* Begin *

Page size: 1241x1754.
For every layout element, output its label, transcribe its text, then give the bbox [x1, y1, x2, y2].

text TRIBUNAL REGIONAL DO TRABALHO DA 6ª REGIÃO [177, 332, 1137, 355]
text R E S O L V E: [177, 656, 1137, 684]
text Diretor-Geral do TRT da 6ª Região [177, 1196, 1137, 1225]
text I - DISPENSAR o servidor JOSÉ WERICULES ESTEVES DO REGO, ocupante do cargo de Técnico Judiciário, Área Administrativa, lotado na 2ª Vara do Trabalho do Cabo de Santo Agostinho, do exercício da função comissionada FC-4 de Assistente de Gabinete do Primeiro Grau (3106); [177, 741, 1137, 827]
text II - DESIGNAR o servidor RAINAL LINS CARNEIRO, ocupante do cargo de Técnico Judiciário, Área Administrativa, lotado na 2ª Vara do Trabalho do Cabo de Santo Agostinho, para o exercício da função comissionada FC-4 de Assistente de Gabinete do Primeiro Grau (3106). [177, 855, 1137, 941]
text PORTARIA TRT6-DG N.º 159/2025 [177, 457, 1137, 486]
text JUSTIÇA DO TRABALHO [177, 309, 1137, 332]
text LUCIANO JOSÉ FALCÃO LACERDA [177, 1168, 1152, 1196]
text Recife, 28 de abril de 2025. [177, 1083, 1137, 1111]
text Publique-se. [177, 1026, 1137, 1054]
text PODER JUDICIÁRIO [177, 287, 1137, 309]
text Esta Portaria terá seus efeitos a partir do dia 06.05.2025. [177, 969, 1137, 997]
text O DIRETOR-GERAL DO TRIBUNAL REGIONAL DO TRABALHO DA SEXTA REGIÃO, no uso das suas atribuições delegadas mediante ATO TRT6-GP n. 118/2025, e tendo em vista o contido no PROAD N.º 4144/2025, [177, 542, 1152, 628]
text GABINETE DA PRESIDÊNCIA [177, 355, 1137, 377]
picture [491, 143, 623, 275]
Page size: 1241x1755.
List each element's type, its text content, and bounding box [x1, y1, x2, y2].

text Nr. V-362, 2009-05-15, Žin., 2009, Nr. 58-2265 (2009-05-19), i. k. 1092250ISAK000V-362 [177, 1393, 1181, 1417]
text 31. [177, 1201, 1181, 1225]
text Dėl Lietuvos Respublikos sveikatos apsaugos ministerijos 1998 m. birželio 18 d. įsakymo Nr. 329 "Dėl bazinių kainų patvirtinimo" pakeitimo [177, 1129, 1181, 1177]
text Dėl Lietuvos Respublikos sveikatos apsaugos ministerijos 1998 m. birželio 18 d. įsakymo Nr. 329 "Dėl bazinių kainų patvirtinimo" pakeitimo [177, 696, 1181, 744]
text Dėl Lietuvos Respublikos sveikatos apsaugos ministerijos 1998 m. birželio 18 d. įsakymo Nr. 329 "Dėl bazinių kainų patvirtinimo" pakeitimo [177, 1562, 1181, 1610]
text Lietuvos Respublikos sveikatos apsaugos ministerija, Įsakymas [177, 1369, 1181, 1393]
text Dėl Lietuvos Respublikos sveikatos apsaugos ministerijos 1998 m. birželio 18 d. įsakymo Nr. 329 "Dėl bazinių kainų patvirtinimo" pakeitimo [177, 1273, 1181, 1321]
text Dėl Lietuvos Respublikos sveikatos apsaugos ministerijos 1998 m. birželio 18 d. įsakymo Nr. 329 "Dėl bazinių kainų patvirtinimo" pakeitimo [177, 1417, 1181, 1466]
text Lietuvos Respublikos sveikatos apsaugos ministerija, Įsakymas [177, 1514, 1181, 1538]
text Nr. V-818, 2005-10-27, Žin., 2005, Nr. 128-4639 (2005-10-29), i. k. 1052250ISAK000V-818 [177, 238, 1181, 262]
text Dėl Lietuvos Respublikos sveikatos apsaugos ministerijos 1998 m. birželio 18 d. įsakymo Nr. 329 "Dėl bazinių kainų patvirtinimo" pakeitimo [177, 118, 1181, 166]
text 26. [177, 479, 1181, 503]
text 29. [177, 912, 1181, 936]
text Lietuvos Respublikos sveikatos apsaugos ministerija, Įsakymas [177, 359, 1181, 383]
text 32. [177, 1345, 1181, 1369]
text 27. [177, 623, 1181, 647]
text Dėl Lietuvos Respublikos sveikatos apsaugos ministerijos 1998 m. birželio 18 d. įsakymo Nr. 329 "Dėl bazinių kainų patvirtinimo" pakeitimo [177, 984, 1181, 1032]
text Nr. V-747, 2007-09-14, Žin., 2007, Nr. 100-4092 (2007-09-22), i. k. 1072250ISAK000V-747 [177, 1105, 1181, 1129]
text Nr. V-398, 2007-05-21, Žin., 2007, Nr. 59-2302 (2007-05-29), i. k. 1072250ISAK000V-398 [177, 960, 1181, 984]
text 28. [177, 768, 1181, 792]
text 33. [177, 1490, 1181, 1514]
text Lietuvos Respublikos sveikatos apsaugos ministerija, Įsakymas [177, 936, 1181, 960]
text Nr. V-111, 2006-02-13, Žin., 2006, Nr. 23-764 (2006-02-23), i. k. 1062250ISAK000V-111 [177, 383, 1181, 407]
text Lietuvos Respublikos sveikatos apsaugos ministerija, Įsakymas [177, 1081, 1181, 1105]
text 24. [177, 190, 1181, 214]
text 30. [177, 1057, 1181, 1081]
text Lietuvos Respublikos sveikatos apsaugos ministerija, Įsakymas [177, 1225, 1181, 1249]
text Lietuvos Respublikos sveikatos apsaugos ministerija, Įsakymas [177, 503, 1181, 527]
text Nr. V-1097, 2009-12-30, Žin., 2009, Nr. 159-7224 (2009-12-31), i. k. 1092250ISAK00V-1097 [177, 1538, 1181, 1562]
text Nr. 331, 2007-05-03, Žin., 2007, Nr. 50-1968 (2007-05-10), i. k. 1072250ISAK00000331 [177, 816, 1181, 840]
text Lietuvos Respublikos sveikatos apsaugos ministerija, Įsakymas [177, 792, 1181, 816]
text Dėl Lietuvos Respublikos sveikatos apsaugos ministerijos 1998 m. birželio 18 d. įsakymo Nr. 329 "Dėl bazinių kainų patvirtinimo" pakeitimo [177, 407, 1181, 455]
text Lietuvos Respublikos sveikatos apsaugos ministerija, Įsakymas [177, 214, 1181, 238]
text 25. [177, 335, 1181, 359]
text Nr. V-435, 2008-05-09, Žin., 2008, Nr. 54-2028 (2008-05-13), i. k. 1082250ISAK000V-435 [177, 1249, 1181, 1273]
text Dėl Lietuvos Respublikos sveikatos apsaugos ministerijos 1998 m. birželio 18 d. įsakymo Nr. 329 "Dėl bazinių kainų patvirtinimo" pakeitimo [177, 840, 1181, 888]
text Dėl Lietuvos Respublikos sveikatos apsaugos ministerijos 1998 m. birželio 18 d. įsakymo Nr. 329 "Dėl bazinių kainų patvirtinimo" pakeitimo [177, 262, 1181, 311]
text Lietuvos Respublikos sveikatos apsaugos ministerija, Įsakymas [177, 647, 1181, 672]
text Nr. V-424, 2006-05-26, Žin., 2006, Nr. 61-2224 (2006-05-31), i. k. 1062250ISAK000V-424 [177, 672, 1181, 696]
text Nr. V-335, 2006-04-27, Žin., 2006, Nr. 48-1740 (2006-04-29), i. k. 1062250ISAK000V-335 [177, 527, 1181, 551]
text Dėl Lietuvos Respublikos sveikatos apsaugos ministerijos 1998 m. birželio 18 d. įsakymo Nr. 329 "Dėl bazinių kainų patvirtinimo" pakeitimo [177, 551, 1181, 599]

* End *

#### WHAT NEEDS TO BE DONE
Rewrite every line in the rows above as one numbered list, leaving out blank lines.

#### TASK SOLUTION
1. Page size: 1241x1754.
2. For every layout element, output its label, transcribe its text, then give the bbox [x1, y1, x2, y2].
3. text TRIBUNAL REGIONAL DO TRABALHO DA 6ª REGIÃO [177, 332, 1137, 355]
4. text R E S O L V E: [177, 656, 1137, 684]
5. text Diretor-Geral do TRT da 6ª Região [177, 1196, 1137, 1225]
6. text I - DISPENSAR o servidor JOSÉ WERICULES ESTEVES DO REGO, ocupante do cargo de Técnico Judiciário, Área Administrativa, lotado na 2ª Vara do Trabalho do Cabo de Santo Agostinho, do exercício da função comissionada FC-4 de Assistente de Gabinete do Primeiro Grau (3106); [177, 741, 1137, 827]
7. text II - DESIGNAR o servidor RAINAL LINS CARNEIRO, ocupante do cargo de Técnico Judiciário, Área Administrativa, lotado na 2ª Vara do Trabalho do Cabo de Santo Agostinho, para o exercício da função comissionada FC-4 de Assistente de Gabinete do Primeiro Grau (3106). [177, 855, 1137, 941]
8. text PORTARIA TRT6-DG N.º 159/2025 [177, 457, 1137, 486]
9. text JUSTIÇA DO TRABALHO [177, 309, 1137, 332]
10. text LUCIANO JOSÉ FALCÃO LACERDA [177, 1168, 1152, 1196]
11. text Recife, 28 de abril de 2025. [177, 1083, 1137, 1111]
12. text Publique-se. [177, 1026, 1137, 1054]
13. text PODER JUDICIÁRIO [177, 287, 1137, 309]
14. text Esta Portaria terá seus efeitos a partir do dia 06.05.2025. [177, 969, 1137, 997]
15. text O DIRETOR-GERAL DO TRIBUNAL REGIONAL DO TRABALHO DA SEXTA REGIÃO, no uso das suas atribuições delegadas mediante ATO TRT6-GP n. 118/2025, e tendo em vista o contido no PROAD N.º 4144/2025, [177, 542, 1152, 628]
16. text GABINETE DA PRESIDÊNCIA [177, 355, 1137, 377]
17. picture [491, 143, 623, 275]
18. Page size: 1241x1755.
19. List each element's type, its text content, and bounding box [x1, y1, x2, y2].
20. text Nr. V-362, 2009-05-15, Žin., 2009, Nr. 58-2265 (2009-05-19), i. k. 1092250ISAK000V-362 [177, 1393, 1181, 1417]
21. text 31. [177, 1201, 1181, 1225]
22. text Dėl Lietuvos Respublikos sveikatos apsaugos ministerijos 1998 m. birželio 18 d. įsakymo Nr. 329 "Dėl bazinių kainų patvirtinimo" pakeitimo [177, 1129, 1181, 1177]
23. text Dėl Lietuvos Respublikos sveikatos apsaugos ministerijos 1998 m. birželio 18 d. įsakymo Nr. 329 "Dėl bazinių kainų patvirtinimo" pakeitimo [177, 696, 1181, 744]
24. text Dėl Lietuvos Respublikos sveikatos apsaugos ministerijos 1998 m. birželio 18 d. įsakymo Nr. 329 "Dėl bazinių kainų patvirtinimo" pakeitimo [177, 1562, 1181, 1610]
25. text Lietuvos Respublikos sveikatos apsaugos ministerija, Įsakymas [177, 1369, 1181, 1393]
26. text Dėl Lietuvos Respublikos sveikatos apsaugos ministerijos 1998 m. birželio 18 d. įsakymo Nr. 329 "Dėl bazinių kainų patvirtinimo" pakeitimo [177, 1273, 1181, 1321]
27. text Dėl Lietuvos Respublikos sveikatos apsaugos ministerijos 1998 m. birželio 18 d. įsakymo Nr. 329 "Dėl bazinių kainų patvirtinimo" pakeitimo [177, 1417, 1181, 1466]
28. text Lietuvos Respublikos sveikatos apsaugos ministerija, Įsakymas [177, 1514, 1181, 1538]
29. text Nr. V-818, 2005-10-27, Žin., 2005, Nr. 128-4639 (2005-10-29), i. k. 1052250ISAK000V-818 [177, 238, 1181, 262]
30. text Dėl Lietuvos Respublikos sveikatos apsaugos ministerijos 1998 m. birželio 18 d. įsakymo Nr. 329 "Dėl bazinių kainų patvirtinimo" pakeitimo [177, 118, 1181, 166]
31. text 26. [177, 479, 1181, 503]
32. text 29. [177, 912, 1181, 936]
33. text Lietuvos Respublikos sveikatos apsaugos ministerija, Įsakymas [177, 359, 1181, 383]
34. text 32. [177, 1345, 1181, 1369]
35. text 27. [177, 623, 1181, 647]
36. text Dėl Lietuvos Respublikos sveikatos apsaugos ministerijos 1998 m. birželio 18 d. įsakymo Nr. 329 "Dėl bazinių kainų patvirtinimo" pakeitimo [177, 984, 1181, 1032]
37. text Nr. V-747, 2007-09-14, Žin., 2007, Nr. 100-4092 (2007-09-22), i. k. 1072250ISAK000V-747 [177, 1105, 1181, 1129]
38. text Nr. V-398, 2007-05-21, Žin., 2007, Nr. 59-2302 (2007-05-29), i. k. 1072250ISAK000V-398 [177, 960, 1181, 984]
39. text 28. [177, 768, 1181, 792]
40. text 33. [177, 1490, 1181, 1514]
41. text Lietuvos Respublikos sveikatos apsaugos ministerija, Įsakymas [177, 936, 1181, 960]
42. text Nr. V-111, 2006-02-13, Žin., 2006, Nr. 23-764 (2006-02-23), i. k. 1062250ISAK000V-111 [177, 383, 1181, 407]
43. text Lietuvos Respublikos sveikatos apsaugos ministerija, Įsakymas [177, 1081, 1181, 1105]
44. text 24. [177, 190, 1181, 214]
45. text 30. [177, 1057, 1181, 1081]
46. text Lietuvos Respublikos sveikatos apsaugos ministerija, Įsakymas [177, 1225, 1181, 1249]
47. text Lietuvos Respublikos sveikatos apsaugos ministerija, Įsakymas [177, 503, 1181, 527]
48. text Nr. V-1097, 2009-12-30, Žin., 2009, Nr. 159-7224 (2009-12-31), i. k. 1092250ISAK00V-1097 [177, 1538, 1181, 1562]
49. text Nr. 331, 2007-05-03, Žin., 2007, Nr. 50-1968 (2007-05-10), i. k. 1072250ISAK00000331 [177, 816, 1181, 840]
50. text Lietuvos Respublikos sveikatos apsaugos ministerija, Įsakymas [177, 792, 1181, 816]
51. text Dėl Lietuvos Respublikos sveikatos apsaugos ministerijos 1998 m. birželio 18 d. įsakymo Nr. 329 "Dėl bazinių kainų patvirtinimo" pakeitimo [177, 407, 1181, 455]
52. text Lietuvos Respublikos sveikatos apsaugos ministerija, Įsakymas [177, 214, 1181, 238]
53. text 25. [177, 335, 1181, 359]
54. text Nr. V-435, 2008-05-09, Žin., 2008, Nr. 54-2028 (2008-05-13), i. k. 1082250ISAK000V-435 [177, 1249, 1181, 1273]
55. text Dėl Lietuvos Respublikos sveikatos apsaugos ministerijos 1998 m. birželio 18 d. įsakymo Nr. 329 "Dėl bazinių kainų patvirtinimo" pakeitimo [177, 840, 1181, 888]
56. text Dėl Lietuvos Respublikos sveikatos apsaugos ministerijos 1998 m. birželio 18 d. įsakymo Nr. 329 "Dėl bazinių kainų patvirtinimo" pakeitimo [177, 262, 1181, 311]
57. text Lietuvos Respublikos sveikatos apsaugos ministerija, Įsakymas [177, 647, 1181, 672]
58. text Nr. V-424, 2006-05-26, Žin., 2006, Nr. 61-2224 (2006-05-31), i. k. 1062250ISAK000V-424 [177, 672, 1181, 696]
59. text Nr. V-335, 2006-04-27, Žin., 2006, Nr. 48-1740 (2006-04-29), i. k. 1062250ISAK000V-335 [177, 527, 1181, 551]
60. text Dėl Lietuvos Respublikos sveikatos apsaugos ministerijos 1998 m. birželio 18 d. įsakymo Nr. 329 "Dėl bazinių kainų patvirtinimo" pakeitimo [177, 551, 1181, 599]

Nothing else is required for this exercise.